◆ Task details ◆
Rewrite the records below, changing "Comprar" to "Buy" wherever it occurs and leaving everything else the same.

◆ Input material ◆
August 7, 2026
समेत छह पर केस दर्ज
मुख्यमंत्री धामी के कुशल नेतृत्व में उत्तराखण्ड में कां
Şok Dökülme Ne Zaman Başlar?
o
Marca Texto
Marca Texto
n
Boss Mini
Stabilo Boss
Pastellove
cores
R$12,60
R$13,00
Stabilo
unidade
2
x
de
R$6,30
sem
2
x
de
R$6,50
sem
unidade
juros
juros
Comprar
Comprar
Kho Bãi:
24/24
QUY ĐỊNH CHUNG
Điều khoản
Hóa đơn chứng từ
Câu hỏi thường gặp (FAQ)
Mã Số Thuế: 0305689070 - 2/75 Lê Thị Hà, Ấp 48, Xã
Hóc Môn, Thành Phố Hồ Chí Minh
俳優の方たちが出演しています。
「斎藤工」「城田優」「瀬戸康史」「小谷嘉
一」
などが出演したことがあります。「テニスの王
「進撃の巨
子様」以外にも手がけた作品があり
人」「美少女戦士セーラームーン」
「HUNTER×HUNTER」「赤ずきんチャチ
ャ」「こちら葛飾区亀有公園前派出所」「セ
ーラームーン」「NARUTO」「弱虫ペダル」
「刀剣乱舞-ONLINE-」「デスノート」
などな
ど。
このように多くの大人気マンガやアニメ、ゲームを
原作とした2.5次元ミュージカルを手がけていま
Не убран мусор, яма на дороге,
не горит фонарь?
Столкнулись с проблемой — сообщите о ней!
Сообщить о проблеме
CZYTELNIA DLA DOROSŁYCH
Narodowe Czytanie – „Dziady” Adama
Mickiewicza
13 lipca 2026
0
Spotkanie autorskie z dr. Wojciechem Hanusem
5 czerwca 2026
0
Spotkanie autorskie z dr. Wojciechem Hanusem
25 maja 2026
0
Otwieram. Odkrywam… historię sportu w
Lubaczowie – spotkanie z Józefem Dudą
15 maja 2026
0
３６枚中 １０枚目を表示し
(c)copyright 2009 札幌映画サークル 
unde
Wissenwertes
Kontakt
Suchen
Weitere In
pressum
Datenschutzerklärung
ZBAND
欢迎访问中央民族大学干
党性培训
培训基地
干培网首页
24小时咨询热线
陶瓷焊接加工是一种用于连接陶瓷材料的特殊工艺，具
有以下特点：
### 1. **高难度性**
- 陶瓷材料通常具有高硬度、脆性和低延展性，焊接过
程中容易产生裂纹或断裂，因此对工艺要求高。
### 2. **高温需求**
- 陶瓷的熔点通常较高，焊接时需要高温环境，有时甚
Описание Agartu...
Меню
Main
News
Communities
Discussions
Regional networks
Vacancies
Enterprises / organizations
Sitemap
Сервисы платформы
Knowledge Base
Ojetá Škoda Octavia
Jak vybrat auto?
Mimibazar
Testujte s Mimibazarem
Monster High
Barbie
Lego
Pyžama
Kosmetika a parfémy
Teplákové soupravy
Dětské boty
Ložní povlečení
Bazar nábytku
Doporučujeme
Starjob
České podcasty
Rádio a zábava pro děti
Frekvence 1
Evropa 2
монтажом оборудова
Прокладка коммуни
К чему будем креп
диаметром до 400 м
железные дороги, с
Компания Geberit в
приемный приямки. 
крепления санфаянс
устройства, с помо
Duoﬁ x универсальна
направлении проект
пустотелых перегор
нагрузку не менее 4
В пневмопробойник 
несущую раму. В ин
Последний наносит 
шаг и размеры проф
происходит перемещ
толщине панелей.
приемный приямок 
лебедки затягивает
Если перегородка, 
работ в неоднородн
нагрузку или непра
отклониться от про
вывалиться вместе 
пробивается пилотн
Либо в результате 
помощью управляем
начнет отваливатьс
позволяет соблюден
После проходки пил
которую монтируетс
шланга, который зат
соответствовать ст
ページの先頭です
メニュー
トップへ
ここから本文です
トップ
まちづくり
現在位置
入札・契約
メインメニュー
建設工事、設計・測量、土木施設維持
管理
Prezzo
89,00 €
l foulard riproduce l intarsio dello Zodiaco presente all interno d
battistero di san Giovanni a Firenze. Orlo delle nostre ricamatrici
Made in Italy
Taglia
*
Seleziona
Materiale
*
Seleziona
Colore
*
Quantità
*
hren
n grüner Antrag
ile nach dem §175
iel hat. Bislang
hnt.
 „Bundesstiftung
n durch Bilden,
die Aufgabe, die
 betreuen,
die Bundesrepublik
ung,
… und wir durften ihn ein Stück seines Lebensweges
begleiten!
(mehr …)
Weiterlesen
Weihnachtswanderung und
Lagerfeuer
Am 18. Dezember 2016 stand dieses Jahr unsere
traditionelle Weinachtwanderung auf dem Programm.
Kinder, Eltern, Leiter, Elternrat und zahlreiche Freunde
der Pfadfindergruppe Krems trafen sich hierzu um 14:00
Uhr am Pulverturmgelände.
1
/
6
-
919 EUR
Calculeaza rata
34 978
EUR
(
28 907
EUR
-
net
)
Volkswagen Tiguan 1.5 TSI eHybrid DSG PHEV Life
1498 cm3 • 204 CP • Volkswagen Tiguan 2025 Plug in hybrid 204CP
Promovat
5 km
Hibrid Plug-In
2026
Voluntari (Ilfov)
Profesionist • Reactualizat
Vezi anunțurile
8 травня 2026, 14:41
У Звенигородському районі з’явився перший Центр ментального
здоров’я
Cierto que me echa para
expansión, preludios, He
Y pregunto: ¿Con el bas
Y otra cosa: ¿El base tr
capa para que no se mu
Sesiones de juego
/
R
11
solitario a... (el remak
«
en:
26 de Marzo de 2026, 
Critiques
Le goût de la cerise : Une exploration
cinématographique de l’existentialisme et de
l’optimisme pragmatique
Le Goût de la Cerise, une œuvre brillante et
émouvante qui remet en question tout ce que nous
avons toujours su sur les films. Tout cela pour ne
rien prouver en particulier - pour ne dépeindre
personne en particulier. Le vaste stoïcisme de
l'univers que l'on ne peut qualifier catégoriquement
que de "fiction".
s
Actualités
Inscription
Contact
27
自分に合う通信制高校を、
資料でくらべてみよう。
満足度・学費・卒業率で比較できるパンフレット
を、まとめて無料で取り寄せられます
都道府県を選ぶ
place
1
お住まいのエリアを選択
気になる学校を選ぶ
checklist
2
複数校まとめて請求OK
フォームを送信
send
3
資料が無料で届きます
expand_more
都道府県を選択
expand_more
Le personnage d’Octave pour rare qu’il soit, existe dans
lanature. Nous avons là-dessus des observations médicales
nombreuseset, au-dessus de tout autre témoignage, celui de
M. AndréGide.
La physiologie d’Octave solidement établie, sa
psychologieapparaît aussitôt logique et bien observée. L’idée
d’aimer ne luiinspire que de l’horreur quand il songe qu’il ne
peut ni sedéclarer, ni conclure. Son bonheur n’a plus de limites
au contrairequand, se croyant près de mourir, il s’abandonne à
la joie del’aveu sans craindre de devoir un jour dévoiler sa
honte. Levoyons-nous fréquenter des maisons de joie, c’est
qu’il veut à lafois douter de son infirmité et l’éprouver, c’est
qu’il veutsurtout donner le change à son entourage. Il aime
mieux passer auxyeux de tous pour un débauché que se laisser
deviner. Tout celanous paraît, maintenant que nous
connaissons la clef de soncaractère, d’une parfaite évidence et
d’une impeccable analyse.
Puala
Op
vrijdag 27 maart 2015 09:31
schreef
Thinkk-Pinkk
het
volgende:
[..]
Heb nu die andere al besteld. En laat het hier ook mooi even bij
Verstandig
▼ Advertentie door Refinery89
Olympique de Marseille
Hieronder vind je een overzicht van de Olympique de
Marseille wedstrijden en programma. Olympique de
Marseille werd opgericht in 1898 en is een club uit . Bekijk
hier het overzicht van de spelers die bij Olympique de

◆ Answer below ◆
August 7, 2026
समेत छह पर केस दर्ज
मुख्यमंत्री धामी के कुशल नेतृत्व में उत्तराखण्ड में कां
Şok Dökülme Ne Zaman Başlar?
o
Marca Texto
Marca Texto
n
Boss Mini
Stabilo Boss
Pastellove
cores
R$12,60
R$13,00
Stabilo
unidade
2
x
de
R$6,30
sem
2
x
de
R$6,50
sem
unidade
juros
juros
Buy
Buy
Kho Bãi:
24/24
QUY ĐỊNH CHUNG
Điều khoản
Hóa đơn chứng từ
Câu hỏi thường gặp (FAQ)
Mã Số Thuế: 0305689070 - 2/75 Lê Thị Hà, Ấp 48, Xã
Hóc Môn, Thành Phố Hồ Chí Minh
俳優の方たちが出演しています。
「斎藤工」「城田優」「瀬戸康史」「小谷嘉
一」
などが出演したことがあります。「テニスの王
「進撃の巨
子様」以外にも手がけた作品があり
人」「美少女戦士セーラームーン」
「HUNTER×HUNTER」「赤ずきんチャチ
ャ」「こちら葛飾区亀有公園前派出所」「セ
ーラームーン」「NARUTO」「弱虫ペダル」
「刀剣乱舞-ONLINE-」「デスノート」
などな
ど。
このように多くの大人気マンガやアニメ、ゲームを
原作とした2.5次元ミュージカルを手がけていま
Не убран мусор, яма на дороге,
не горит фонарь?
Столкнулись с проблемой — сообщите о ней!
Сообщить о проблеме
CZYTELNIA DLA DOROSŁYCH
Narodowe Czytanie – „Dziady” Adama
Mickiewicza
13 lipca 2026
0
Spotkanie autorskie z dr. Wojciechem Hanusem
5 czerwca 2026
0
Spotkanie autorskie z dr. Wojciechem Hanusem
25 maja 2026
0
Otwieram. Odkrywam… historię sportu w
Lubaczowie – spotkanie z Józefem Dudą
15 maja 2026
0
３６枚中 １０枚目を表示し
(c)copyright 2009 札幌映画サークル 
unde
Wissenwertes
Kontakt
Suchen
Weitere In
pressum
Datenschutzerklärung
ZBAND
欢迎访问中央民族大学干
党性培训
培训基地
干培网首页
24小时咨询热线
陶瓷焊接加工是一种用于连接陶瓷材料的特殊工艺，具
有以下特点：
### 1. **高难度性**
- 陶瓷材料通常具有高硬度、脆性和低延展性，焊接过
程中容易产生裂纹或断裂，因此对工艺要求高。
### 2. **高温需求**
- 陶瓷的熔点通常较高，焊接时需要高温环境，有时甚
Описание Agartu...
Меню
Main
News
Communities
Discussions
Regional networks
Vacancies
Enterprises / organizations
Sitemap
Сервисы платформы
Knowledge Base
Ojetá Škoda Octavia
Jak vybrat auto?
Mimibazar
Testujte s Mimibazarem
Monster High
Barbie
Lego
Pyžama
Kosmetika a parfémy
Teplákové soupravy
Dětské boty
Ložní povlečení
Bazar nábytku
Doporučujeme
Starjob
České podcasty
Rádio a zábava pro děti
Frekvence 1
Evropa 2
монтажом оборудова
Прокладка коммуни
К чему будем креп
диаметром до 400 м
железные дороги, с
Компания Geberit в
приемный приямки. 
крепления санфаянс
устройства, с помо
Duoﬁ x универсальна
направлении проект
пустотелых перегор
нагрузку не менее 4
В пневмопробойник 
несущую раму. В ин
Последний наносит 
шаг и размеры проф
происходит перемещ
толщине панелей.
приемный приямок 
лебедки затягивает
Если перегородка, 
работ в неоднородн
нагрузку или непра
отклониться от про
вывалиться вместе 
пробивается пилотн
Либо в результате 
помощью управляем
начнет отваливатьс
позволяет соблюден
После проходки пил
которую монтируетс
шланга, который зат
соответствовать ст
ページの先頭です
メニュー
トップへ
ここから本文です
トップ
まちづくり
現在位置
入札・契約
メインメニュー
建設工事、設計・測量、土木施設維持
管理
Prezzo
89,00 €
l foulard riproduce l intarsio dello Zodiaco presente all interno d
battistero di san Giovanni a Firenze. Orlo delle nostre ricamatrici
Made in Italy
Taglia
*
Seleziona
Materiale
*
Seleziona
Colore
*
Quantità
*
hren
n grüner Antrag
ile nach dem §175
iel hat. Bislang
hnt.
 „Bundesstiftung
n durch Bilden,
die Aufgabe, die
 betreuen,
die Bundesrepublik
ung,
… und wir durften ihn ein Stück seines Lebensweges
begleiten!
(mehr …)
Weiterlesen
Weihnachtswanderung und
Lagerfeuer
Am 18. Dezember 2016 stand dieses Jahr unsere
traditionelle Weinachtwanderung auf dem Programm.
Kinder, Eltern, Leiter, Elternrat und zahlreiche Freunde
der Pfadfindergruppe Krems trafen sich hierzu um 14:00
Uhr am Pulverturmgelände.
1
/
6
-
919 EUR
Calculeaza rata
34 978
EUR
(
28 907
EUR
-
net
)
Volkswagen Tiguan 1.5 TSI eHybrid DSG PHEV Life
1498 cm3 • 204 CP • Volkswagen Tiguan 2025 Plug in hybrid 204CP
Promovat
5 km
Hibrid Plug-In
2026
Voluntari (Ilfov)
Profesionist • Reactualizat
Vezi anunțurile
8 травня 2026, 14:41
У Звенигородському районі з’явився перший Центр ментального
здоров’я
Cierto que me echa para
expansión, preludios, He
Y pregunto: ¿Con el bas
Y otra cosa: ¿El base tr
capa para que no se mu
Sesiones de juego
/
R
11
solitario a... (el remak
«
en:
26 de Marzo de 2026, 
Critiques
Le goût de la cerise : Une exploration
cinématographique de l’existentialisme et de
l’optimisme pragmatique
Le Goût de la Cerise, une œuvre brillante et
émouvante qui remet en question tout ce que nous
avons toujours su sur les films. Tout cela pour ne
rien prouver en particulier - pour ne dépeindre
personne en particulier. Le vaste stoïcisme de
l'univers que l'on ne peut qualifier catégoriquement
que de "fiction".
s
Actualités
Inscription
Contact
27
自分に合う通信制高校を、
資料でくらべてみよう。
満足度・学費・卒業率で比較できるパンフレット
を、まとめて無料で取り寄せられます
都道府県を選ぶ
place
1
お住まいのエリアを選択
気になる学校を選ぶ
checklist
2
複数校まとめて請求OK
フォームを送信
send
3
資料が無料で届きます
expand_more
都道府県を選択
expand_more
Le personnage d’Octave pour rare qu’il soit, existe dans
lanature. Nous avons là-dessus des observations médicales
nombreuseset, au-dessus de tout autre témoignage, celui de
M. AndréGide.
La physiologie d’Octave solidement établie, sa
psychologieapparaît aussitôt logique et bien observée. L’idée
d’aimer ne luiinspire que de l’horreur quand il songe qu’il ne
peut ni sedéclarer, ni conclure. Son bonheur n’a plus de limites
au contrairequand, se croyant près de mourir, il s’abandonne à
la joie del’aveu sans craindre de devoir un jour dévoiler sa
honte. Levoyons-nous fréquenter des maisons de joie, c’est
qu’il veut à lafois douter de son infirmité et l’éprouver, c’est
qu’il veutsurtout donner le change à son entourage. Il aime
mieux passer auxyeux de tous pour un débauché que se laisser
deviner. Tout celanous paraît, maintenant que nous
connaissons la clef de soncaractère, d’une parfaite évidence et
d’une impeccable analyse.
Puala
Op
vrijdag 27 maart 2015 09:31
schreef
Thinkk-Pinkk
het
volgende:
[..]
Heb nu die andere al besteld. En laat het hier ook mooi even bij
Verstandig
▼ Advertentie door Refinery89
Olympique de Marseille
Hieronder vind je een overzicht van de Olympique de
Marseille wedstrijden en programma. Olympique de
Marseille werd opgericht in 1898 en is een club uit . Bekijk
hier het overzicht van de spelers die bij Olympique de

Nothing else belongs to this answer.